Евгений Александрович – прекрасный режиссер и артист, знает эту «кухню» и потому многое нам, актерам, прощает. Сейчас у театра уже есть высокая планка, и, конечно же, это заслуга художественного руководителя. Но он не останавливается на достигнутом, приглашает новых режиссеров, не боится экспериментов.
Вы, например, играете в мюзикле «Рождество О’Генри», поставленном молодым режиссером Алексеем Франдетти. Любите музыку?
Конечно! Я очень долго не умел петь, хотя очень хотел. И роль эту получил тоже не сразу, ввелся за восемь дней до премьеры. А до этого ходил мимо репетиционного зала, слушал и страшно всем занятым в постановке артистам завидовал! Какая музыка, как поет Аня Кармакова! У нее магический, волшебный голос. Мне очень повезло работать с Лешей Франдетти. Да, он молодой режиссер, но как он увлечен мюзиклом и заражает своей любовью!
Значит, в социальном театре не хочется себя попробовать?
Я бы хотел поработать с Богомоловым, хотя мало спектаклей у него видел. Но, как мне кажется, в большинстве случаев подобный театр – это погоня за актуальным. Мол, «мне так нужно ваше внимание, ваш фидбэк, что я готов на провокацию». Хотя, наверно, от насмотренности зависит, я читал отзывы, где и про Бутусова писали, что он мастер эпатажа. Я знаю, что он не ставит себе задачи эпатировать публику, что обнаженный Трибунцев – это не провокация, а просто такая степень искренности, открытости, незащищенности.
Как вы думаете, почему не все зрители это считывают?

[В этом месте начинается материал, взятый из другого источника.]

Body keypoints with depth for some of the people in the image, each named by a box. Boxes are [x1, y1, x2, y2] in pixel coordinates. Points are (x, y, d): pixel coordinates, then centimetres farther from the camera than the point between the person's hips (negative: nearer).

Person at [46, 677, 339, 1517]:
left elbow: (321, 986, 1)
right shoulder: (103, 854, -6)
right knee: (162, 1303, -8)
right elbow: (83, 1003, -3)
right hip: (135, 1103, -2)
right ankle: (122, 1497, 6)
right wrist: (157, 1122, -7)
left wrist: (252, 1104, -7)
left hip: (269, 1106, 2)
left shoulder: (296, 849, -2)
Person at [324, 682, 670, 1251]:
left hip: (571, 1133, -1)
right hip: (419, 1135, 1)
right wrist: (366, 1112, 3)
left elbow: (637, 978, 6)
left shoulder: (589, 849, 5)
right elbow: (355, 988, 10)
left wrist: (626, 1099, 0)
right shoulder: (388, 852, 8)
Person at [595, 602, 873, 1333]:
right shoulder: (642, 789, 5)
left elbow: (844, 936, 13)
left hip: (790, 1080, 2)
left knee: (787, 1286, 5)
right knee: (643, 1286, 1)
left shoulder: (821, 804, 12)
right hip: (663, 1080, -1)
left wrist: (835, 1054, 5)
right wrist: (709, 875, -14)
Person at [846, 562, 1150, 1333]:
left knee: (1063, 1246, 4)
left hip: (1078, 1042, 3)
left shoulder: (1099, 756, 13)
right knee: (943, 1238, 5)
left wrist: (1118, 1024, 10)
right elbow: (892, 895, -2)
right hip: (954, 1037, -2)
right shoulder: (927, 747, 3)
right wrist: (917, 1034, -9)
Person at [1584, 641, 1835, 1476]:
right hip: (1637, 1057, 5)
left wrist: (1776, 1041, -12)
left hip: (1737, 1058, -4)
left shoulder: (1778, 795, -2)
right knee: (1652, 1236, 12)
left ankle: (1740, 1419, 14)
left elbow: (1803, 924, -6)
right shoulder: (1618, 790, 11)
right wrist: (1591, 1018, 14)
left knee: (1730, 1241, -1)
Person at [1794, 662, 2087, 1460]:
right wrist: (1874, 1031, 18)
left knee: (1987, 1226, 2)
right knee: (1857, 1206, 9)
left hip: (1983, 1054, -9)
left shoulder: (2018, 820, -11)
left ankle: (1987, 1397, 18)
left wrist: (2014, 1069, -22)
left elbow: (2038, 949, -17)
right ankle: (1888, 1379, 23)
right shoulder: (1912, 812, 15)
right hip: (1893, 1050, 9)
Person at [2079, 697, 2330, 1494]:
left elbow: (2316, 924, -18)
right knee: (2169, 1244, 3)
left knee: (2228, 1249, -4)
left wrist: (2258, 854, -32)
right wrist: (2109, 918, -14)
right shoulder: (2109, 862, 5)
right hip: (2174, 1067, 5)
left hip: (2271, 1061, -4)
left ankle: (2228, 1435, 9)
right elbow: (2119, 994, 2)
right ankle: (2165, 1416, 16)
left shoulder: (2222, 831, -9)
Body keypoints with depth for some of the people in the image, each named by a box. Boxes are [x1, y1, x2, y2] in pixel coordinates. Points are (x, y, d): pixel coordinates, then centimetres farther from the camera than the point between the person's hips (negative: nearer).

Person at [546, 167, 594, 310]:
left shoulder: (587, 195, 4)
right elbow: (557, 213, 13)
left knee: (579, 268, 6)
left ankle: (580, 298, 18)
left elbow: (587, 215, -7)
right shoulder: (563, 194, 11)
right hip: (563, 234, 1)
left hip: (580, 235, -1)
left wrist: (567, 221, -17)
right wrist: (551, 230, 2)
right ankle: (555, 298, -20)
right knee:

Часто у зрителя есть позиция комфорта: так, я заплатил деньги, давайте мне мое удовольствие, мой восторг. В спектаклях Бутусова наоборот, есть зона дискомфорта и создана она не для режиссерсого удовлетворения, а для того, чтобы у зрителя был шанс сделать над собой маленькое усилие, шагнуть в неизвестное. Довериться, почувствовать, пережить. В театр ведь ходят за эмоциями. Бутусов оставляет зрителю свободу выбора, делает так, чтобы у каждого были свои «Барабаны в ночи», апеллирует к воображению. А что такое воображение? Нечто очень странное, то, что нельзя посчитать и измерить, то, чем невозможно управлять. Публике не приносят готовенькое, не объясняют, что имел ввиду автор или режиссер. Важно то, что они почувствуют.